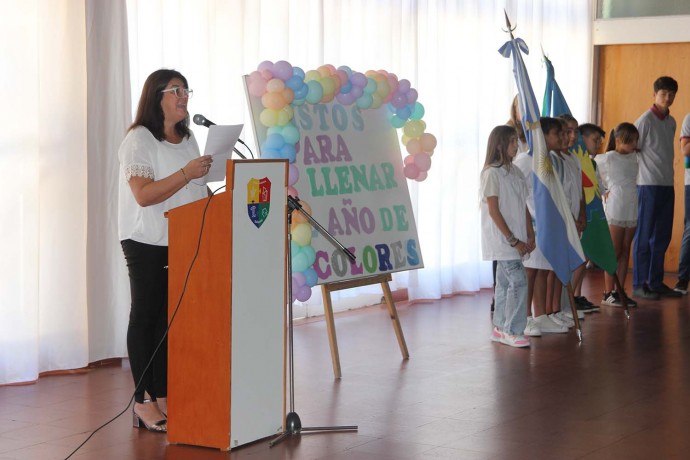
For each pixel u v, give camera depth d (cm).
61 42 517
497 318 609
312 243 513
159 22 564
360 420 420
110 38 541
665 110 800
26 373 497
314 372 522
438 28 791
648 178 794
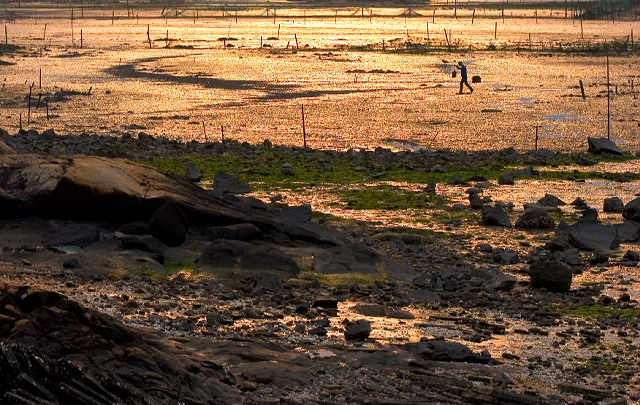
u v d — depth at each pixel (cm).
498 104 7475
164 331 2158
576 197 4284
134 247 2966
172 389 1628
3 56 11369
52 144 5125
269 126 6353
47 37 15612
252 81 8994
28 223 3069
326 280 2900
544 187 4484
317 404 1717
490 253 3372
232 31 18200
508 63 10888
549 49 12838
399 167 4853
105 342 1659
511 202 4153
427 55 11938
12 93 7862
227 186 4225
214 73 9662
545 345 2380
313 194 4266
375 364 2084
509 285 2933
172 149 5191
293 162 4922
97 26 19762
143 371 1645
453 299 2783
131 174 3256
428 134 6072
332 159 5019
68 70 9856
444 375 2028
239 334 2220
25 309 1656
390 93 8169
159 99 7656
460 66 8212
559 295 2883
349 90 8369
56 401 1437
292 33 17525
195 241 3109
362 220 3806
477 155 5200
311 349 2162
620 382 2127
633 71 10025
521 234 3672
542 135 6053
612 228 3547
══════════
Task statement: Retype each line above exactly. Leave the images out.

Solution to the problem:
For each pixel u v, give camera depth d (cm).
61 42 517
497 318 609
312 243 513
159 22 564
360 420 420
110 38 541
665 110 800
26 373 497
314 372 522
438 28 791
648 178 794
u v d — depth at each pixel (cm).
498 104 7475
164 331 2158
576 197 4284
134 247 2966
172 389 1628
3 56 11369
52 144 5125
269 126 6353
47 37 15612
252 81 8994
28 223 3069
326 280 2900
544 187 4484
317 404 1717
490 253 3372
232 31 18200
508 63 10888
549 49 12838
399 167 4853
105 342 1659
511 202 4153
427 55 11938
12 93 7862
227 186 4225
214 73 9662
545 345 2380
313 194 4266
375 364 2084
509 285 2933
172 149 5191
293 162 4922
97 26 19762
143 371 1645
453 299 2783
131 174 3256
428 134 6072
332 159 5019
68 70 9856
444 375 2028
239 334 2220
25 309 1656
390 93 8169
159 99 7656
460 66 8212
559 295 2883
349 90 8369
56 401 1437
292 33 17525
195 241 3109
362 220 3806
477 155 5200
311 349 2162
620 382 2127
633 71 10025
521 234 3672
542 135 6053
612 228 3547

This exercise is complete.